Relationship of a business entity with a stock market is
substantially more involved than the one with a bond market. You enter into
this relationship when you decide to take your company public by doing the
Initial Public Offering (IPO) of your corporate stock – on a major stock
exchange.
And continue this relationship (which changes significantly
after the IPO) until your company either goes
back private (which recently happened to a computer manufacturing giant Dell Inc.), is acquired by a strategic
buyer or goes out of business.
IPO in some ways is similar to a bond placement; however,
there are significant differences. First, you are offering a different type of
security. Bonds eventually mature while corporate stocks exist indefinitely.
Second, in case of IPO you are offering your shares to just
about every individual and are doing it publicly – via the chosen stock exchange. Therefore, you will have
to develop a harmonious relationship with a new stakeholder – NASDAQ, NYSE or
whichever you choose for your IPO.
Also, to do an IPO, you have to get an approval from the SEC
and register your shares with this regulatory agency. Which requires a lot of
time, effort and expertise and therefore absolutely requires services of highly
competent and experienced investment bank. That gets substantially more
involved in your project than in the case of bond placement.
What would you want from your investors – new shareholders? In
terms of financial value, you want them
to pay the maximum possible price for
your stock – and still your stock price to rise after an IPO.

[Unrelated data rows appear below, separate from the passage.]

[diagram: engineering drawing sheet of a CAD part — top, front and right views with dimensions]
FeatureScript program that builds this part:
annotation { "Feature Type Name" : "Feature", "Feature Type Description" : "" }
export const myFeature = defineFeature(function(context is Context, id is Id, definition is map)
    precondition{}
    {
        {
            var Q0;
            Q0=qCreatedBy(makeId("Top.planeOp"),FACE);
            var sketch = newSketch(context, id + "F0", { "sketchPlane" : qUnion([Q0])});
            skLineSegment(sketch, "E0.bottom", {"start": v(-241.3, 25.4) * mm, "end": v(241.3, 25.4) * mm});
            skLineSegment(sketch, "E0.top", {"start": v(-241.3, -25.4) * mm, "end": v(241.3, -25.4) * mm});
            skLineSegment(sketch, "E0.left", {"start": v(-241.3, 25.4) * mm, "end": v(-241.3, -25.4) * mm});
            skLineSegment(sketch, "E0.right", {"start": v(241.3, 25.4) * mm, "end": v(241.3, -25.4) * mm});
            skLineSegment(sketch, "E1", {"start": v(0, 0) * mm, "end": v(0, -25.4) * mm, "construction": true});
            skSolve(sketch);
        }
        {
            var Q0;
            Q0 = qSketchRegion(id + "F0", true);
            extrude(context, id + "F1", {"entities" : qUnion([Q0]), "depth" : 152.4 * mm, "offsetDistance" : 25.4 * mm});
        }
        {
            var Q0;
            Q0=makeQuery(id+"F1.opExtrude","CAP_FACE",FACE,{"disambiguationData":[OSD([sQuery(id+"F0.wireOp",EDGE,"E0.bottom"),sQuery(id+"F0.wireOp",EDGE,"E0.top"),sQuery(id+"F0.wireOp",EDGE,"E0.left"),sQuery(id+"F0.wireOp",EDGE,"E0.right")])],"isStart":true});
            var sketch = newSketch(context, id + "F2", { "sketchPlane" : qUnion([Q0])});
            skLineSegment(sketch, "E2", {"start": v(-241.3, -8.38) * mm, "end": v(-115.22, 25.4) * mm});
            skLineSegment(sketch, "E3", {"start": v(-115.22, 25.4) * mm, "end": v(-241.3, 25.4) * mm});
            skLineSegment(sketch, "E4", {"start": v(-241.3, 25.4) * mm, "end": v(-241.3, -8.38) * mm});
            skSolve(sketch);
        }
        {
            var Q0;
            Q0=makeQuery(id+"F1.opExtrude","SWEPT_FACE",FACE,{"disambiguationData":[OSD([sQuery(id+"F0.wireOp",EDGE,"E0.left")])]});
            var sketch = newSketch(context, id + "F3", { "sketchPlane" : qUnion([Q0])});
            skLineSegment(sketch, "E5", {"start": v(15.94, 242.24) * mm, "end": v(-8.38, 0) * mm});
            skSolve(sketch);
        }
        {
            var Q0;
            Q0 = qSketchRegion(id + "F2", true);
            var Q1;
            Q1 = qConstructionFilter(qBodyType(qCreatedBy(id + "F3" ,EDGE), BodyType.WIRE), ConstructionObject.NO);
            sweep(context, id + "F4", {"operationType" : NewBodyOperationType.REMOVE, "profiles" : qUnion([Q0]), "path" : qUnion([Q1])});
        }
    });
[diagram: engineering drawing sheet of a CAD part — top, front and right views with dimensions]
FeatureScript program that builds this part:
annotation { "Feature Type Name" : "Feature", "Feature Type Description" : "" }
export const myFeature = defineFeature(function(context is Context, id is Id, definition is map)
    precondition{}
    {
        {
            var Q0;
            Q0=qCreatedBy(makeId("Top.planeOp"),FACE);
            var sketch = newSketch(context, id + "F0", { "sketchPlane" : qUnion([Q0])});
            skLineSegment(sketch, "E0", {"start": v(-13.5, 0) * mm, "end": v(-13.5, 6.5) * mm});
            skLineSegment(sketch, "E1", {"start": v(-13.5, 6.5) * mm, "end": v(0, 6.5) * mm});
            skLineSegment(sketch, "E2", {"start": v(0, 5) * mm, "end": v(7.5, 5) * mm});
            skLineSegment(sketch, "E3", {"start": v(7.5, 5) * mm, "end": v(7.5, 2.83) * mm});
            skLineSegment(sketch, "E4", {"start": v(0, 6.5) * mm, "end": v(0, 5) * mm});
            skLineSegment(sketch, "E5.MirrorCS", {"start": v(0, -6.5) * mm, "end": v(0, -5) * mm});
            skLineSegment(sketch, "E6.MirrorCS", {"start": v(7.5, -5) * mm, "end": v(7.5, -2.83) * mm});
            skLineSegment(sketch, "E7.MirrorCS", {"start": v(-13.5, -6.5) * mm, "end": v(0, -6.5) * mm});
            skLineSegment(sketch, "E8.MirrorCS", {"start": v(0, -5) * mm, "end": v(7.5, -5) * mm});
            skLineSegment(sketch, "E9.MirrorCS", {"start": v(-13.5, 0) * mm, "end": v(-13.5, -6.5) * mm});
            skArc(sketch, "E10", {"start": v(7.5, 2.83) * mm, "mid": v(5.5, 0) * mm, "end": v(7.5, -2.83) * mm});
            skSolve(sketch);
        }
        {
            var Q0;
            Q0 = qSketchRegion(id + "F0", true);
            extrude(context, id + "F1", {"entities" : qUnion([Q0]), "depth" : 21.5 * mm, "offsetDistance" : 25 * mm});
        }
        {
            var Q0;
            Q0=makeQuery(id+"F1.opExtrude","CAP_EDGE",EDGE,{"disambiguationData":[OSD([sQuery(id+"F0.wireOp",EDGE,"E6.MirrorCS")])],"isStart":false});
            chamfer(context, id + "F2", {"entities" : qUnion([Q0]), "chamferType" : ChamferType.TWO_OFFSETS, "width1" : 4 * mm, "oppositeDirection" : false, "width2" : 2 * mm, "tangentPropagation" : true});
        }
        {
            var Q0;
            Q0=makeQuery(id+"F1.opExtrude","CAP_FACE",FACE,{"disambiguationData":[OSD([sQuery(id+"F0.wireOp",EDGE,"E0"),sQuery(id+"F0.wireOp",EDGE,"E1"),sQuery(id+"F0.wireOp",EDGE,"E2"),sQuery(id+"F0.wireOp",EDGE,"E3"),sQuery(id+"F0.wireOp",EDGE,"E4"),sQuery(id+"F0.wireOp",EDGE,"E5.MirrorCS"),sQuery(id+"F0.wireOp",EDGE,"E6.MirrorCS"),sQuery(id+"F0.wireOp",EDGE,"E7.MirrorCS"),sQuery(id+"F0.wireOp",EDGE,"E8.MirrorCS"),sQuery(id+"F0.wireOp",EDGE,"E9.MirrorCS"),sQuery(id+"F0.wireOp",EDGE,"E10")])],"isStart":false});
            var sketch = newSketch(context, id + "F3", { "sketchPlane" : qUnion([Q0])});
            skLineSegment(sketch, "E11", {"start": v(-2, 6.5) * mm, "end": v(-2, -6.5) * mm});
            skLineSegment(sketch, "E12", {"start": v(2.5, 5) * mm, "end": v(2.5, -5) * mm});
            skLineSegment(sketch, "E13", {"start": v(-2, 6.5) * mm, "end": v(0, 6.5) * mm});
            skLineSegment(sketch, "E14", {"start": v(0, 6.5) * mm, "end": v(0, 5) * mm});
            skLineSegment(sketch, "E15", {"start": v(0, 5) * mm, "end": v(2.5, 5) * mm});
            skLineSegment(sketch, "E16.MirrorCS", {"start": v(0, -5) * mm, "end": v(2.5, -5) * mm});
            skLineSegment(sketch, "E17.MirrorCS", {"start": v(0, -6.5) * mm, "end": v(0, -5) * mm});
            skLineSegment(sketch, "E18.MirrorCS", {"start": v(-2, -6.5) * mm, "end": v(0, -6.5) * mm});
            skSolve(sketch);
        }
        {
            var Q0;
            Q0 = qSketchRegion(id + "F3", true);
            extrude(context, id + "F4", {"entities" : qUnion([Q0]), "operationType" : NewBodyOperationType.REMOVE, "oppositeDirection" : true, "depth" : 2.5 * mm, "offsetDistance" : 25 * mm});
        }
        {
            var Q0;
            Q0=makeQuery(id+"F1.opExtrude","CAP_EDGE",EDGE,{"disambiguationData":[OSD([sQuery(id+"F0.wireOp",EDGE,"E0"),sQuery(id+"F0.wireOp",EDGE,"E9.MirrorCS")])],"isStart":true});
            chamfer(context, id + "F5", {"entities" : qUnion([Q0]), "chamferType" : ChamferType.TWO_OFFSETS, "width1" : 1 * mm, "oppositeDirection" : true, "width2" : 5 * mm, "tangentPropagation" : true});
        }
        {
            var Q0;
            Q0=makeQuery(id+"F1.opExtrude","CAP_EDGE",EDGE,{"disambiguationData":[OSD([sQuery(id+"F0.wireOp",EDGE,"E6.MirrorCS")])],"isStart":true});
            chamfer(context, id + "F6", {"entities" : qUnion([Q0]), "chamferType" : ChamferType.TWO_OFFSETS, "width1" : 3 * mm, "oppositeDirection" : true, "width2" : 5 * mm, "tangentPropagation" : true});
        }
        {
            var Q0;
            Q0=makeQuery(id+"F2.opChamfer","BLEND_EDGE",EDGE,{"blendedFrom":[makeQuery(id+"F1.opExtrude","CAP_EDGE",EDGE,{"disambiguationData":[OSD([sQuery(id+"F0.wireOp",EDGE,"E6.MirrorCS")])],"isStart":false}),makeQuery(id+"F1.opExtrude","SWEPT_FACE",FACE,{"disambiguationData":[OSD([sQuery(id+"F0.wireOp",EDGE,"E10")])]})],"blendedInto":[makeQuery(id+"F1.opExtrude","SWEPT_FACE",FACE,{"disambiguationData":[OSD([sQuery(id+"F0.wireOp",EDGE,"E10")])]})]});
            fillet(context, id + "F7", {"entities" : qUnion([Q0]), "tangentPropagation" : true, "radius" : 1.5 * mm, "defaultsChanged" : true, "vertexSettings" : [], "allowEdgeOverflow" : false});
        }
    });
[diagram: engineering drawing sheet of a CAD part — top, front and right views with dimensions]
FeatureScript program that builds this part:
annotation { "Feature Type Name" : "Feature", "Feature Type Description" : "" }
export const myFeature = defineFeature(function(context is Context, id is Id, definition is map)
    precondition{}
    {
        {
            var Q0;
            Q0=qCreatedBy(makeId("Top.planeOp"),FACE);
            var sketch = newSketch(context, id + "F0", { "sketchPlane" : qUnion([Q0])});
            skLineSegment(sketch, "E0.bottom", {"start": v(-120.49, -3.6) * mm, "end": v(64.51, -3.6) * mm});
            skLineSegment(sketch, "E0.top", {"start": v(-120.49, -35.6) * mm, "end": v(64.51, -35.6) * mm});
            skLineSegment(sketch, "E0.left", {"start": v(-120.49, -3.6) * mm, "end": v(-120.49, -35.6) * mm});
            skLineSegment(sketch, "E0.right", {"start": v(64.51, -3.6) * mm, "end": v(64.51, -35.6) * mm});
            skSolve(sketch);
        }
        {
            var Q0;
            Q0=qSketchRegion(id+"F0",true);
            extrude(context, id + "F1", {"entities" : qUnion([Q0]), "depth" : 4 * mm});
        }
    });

Unlike the bond price, which is fixed at the time of
placement, for the price of your stock at an IPO the sky is the limit. Everything
depends on you and – to a much larger extent – on your financial advisor (investment
bank).
Unlike individual lenders and bond investors, the ones that
purchase your shares on a stock exchange, are passive (‘portfolio’) investors
that do not study your company as thoroughly as the former to make an
investment decision. Therefore, they seldom – if ever – dispense management
advice. There is also little – if anything – they can offer in terms of
functional or emotional value. On Wall Street it is all about money and nothing
but money. Cold, hard cash.
Your relationship with investment bankers and various analysts
in your IPO project is essentially the same as the one you have when you do a
bond placement. Only your investment banker has to do a lot more and you need
to contact many more analysts and supply them with much more information. And
freebies.
After IPO, your relationship with the stock market changes. Now
your primary objective is to make sure that your stock price (and, therefore, wealth of your shareholders and your
shareholders’ value) goes up as fast as possible.
To generate financial value, you have to make sure that (a)
market and industry analysts have and disseminate favorable opinion and high
expectations of your stock price growth and (b) that owners of your stock are
of the same opinion.
To make it happen, you need both the fundamentals (your sales, profits and cash flows must constantly at
least meet and ideally exceed analysts’ expectations) and efficient ongoing communications campaign aimed at both
analysts and investors. For the latter you would typically need to use the
services of an experienced company that specializes in such campaigns.
At this stage, you generate financial value for your
investors by making sure that return on their investments into your stock exceeds
that of all alternative investments
with the same risk profile. In other words, you have to make sure that your
stock price growth faster than that of its competitors.
Emotional value of owning your stock is closely associated
with the power of your corporate brand (which you must maximize anyway). You
create emotional value for your investors by making them proud and happy to own
stock in the company with such a powerful and attractive brand.